■ Records:
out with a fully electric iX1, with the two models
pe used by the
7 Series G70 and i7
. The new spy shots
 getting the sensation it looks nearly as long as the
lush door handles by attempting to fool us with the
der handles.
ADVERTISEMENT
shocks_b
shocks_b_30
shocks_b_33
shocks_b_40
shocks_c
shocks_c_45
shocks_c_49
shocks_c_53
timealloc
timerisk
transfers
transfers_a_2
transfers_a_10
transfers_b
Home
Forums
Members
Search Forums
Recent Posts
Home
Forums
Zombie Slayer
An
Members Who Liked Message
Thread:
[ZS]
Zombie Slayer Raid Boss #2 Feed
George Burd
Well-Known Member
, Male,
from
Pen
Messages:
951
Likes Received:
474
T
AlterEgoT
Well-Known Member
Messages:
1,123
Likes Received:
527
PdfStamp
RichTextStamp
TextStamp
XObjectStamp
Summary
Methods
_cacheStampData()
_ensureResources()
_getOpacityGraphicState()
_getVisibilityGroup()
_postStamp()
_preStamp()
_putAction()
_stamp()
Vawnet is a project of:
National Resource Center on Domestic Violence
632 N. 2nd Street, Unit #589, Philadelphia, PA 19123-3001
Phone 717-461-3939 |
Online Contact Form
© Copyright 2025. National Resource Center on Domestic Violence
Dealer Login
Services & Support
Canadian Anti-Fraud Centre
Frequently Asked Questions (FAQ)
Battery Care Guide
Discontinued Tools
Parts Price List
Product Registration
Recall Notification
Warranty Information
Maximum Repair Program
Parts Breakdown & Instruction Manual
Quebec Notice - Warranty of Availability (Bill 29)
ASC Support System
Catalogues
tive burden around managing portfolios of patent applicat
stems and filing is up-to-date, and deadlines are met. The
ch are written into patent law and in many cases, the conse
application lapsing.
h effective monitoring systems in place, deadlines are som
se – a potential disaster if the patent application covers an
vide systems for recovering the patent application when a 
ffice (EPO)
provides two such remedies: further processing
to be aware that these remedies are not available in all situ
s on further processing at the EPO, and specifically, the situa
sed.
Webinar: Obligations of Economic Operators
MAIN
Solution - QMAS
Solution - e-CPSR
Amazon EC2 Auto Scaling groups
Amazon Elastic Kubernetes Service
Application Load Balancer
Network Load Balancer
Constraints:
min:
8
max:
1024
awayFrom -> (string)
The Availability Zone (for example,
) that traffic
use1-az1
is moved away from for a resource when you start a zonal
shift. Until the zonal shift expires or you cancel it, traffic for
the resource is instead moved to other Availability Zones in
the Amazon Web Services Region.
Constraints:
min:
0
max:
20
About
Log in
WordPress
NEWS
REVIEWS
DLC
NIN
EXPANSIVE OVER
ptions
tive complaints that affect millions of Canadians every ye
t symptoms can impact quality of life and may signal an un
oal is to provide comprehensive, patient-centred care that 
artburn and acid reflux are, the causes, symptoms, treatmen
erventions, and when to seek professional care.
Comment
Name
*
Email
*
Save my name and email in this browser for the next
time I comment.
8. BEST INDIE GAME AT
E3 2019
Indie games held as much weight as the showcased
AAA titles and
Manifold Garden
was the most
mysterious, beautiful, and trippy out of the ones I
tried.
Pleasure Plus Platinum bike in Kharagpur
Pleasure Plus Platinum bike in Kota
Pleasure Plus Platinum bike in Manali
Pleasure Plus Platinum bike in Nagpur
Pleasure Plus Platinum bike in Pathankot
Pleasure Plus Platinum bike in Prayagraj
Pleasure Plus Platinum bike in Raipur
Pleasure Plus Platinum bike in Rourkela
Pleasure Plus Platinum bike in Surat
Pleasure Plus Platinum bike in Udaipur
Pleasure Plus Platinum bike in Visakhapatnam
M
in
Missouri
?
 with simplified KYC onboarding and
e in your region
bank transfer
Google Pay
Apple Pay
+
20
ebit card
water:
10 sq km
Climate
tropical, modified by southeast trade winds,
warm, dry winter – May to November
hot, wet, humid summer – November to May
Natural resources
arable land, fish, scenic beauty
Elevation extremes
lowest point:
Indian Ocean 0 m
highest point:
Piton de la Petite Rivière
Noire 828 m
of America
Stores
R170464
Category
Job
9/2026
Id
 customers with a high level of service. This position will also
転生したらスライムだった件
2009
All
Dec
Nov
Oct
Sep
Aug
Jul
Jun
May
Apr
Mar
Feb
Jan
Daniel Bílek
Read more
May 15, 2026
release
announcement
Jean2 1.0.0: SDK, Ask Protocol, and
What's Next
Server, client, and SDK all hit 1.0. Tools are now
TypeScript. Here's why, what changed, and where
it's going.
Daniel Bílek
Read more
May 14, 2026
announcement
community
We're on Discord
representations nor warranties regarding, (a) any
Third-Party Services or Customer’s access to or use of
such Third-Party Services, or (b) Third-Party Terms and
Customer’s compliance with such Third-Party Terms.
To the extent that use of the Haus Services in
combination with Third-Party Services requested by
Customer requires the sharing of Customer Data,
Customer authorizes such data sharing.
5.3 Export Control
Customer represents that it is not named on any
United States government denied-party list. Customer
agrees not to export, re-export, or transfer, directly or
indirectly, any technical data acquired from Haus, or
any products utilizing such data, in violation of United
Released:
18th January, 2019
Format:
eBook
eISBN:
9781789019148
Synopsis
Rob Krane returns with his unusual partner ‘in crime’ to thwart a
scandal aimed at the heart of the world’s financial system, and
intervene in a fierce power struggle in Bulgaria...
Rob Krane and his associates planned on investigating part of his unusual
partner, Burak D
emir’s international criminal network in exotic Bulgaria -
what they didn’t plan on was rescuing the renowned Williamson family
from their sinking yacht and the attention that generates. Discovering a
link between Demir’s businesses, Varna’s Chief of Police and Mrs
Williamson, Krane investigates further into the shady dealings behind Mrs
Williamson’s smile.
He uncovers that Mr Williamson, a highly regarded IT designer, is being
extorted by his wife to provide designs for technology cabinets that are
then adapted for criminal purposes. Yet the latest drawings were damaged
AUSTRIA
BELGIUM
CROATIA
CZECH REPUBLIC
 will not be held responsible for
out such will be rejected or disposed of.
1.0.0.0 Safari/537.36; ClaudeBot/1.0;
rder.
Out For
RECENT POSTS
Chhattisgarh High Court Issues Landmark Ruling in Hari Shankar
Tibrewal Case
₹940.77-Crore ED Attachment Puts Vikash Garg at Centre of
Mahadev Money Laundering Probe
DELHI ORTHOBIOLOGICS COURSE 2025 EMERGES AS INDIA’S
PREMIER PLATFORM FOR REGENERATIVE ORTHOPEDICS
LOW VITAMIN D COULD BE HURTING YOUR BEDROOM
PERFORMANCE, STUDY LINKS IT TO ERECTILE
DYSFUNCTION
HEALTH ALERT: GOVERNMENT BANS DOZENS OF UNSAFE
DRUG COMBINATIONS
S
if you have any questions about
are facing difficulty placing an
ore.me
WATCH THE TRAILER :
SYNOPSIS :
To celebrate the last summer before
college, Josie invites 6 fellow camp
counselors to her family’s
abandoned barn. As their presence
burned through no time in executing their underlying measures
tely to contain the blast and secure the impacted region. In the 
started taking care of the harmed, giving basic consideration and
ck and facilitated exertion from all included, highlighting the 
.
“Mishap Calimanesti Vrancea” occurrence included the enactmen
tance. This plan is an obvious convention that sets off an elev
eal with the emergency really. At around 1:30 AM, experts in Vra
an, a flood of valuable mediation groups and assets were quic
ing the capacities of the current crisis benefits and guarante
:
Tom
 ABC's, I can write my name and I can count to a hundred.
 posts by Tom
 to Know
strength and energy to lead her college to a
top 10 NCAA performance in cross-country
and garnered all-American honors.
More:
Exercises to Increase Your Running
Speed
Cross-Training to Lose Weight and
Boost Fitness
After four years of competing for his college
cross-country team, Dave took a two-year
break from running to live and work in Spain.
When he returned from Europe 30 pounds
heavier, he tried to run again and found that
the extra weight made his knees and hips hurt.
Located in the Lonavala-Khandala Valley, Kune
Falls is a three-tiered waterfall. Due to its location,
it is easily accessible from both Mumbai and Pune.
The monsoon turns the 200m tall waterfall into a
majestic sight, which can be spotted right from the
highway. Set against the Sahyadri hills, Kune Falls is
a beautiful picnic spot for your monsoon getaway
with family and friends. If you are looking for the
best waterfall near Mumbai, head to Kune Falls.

■ Prompt: Find and copy each line above holding "Warranty".

■ Task solution:
Warranty Information
Quebec Notice - Warranty of Availability (Bill 29)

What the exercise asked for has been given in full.